- [WHAT YOU SHOULD DO] Copy out every line of the records where the string "para" occurs.

- [RECORDS TO USE]
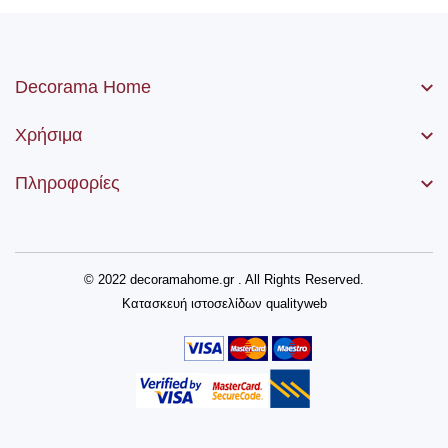
Decorama Home
Χρήσιμα
Πληροφορίες
© 2022 decoramahome.gr . All Rights Reserved.
Κατασκευή ιστοσελίδων
qualityweb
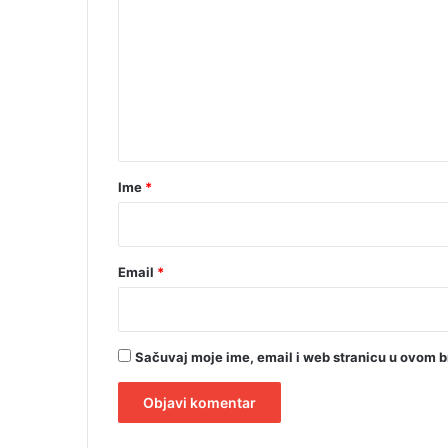
o
ć
m
u
s
e
v
n
e
t
ž
i
a
v
r
o
Ime
*
"
*
Email
*
Sačuvaj moje ime, email i web stranicu u ovom 
A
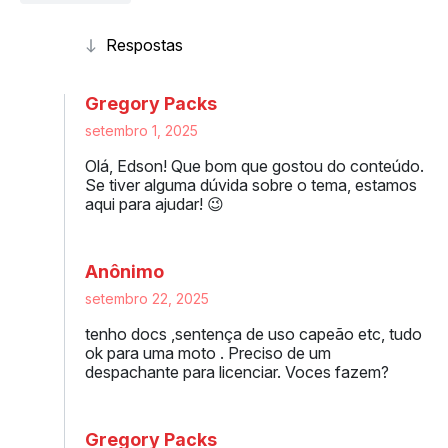
Gregory Packs
setembro 1, 2025
Olá, Edson! Que bom que gostou do conteúdo.
Se tiver alguma dúvida sobre o tema, estamos
aqui para ajudar! 😉
Anônimo
setembro 22, 2025
tenho docs ,sentença de uso capeão etc, tudo
ok para uma moto . Preciso de um
despachante para licenciar. Voces fazem?
Gregory Packs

- [PROBLEM SOLUTION]
aqui para ajudar! 😉
ok para uma moto . Preciso de um
despachante para licenciar. Voces fazem?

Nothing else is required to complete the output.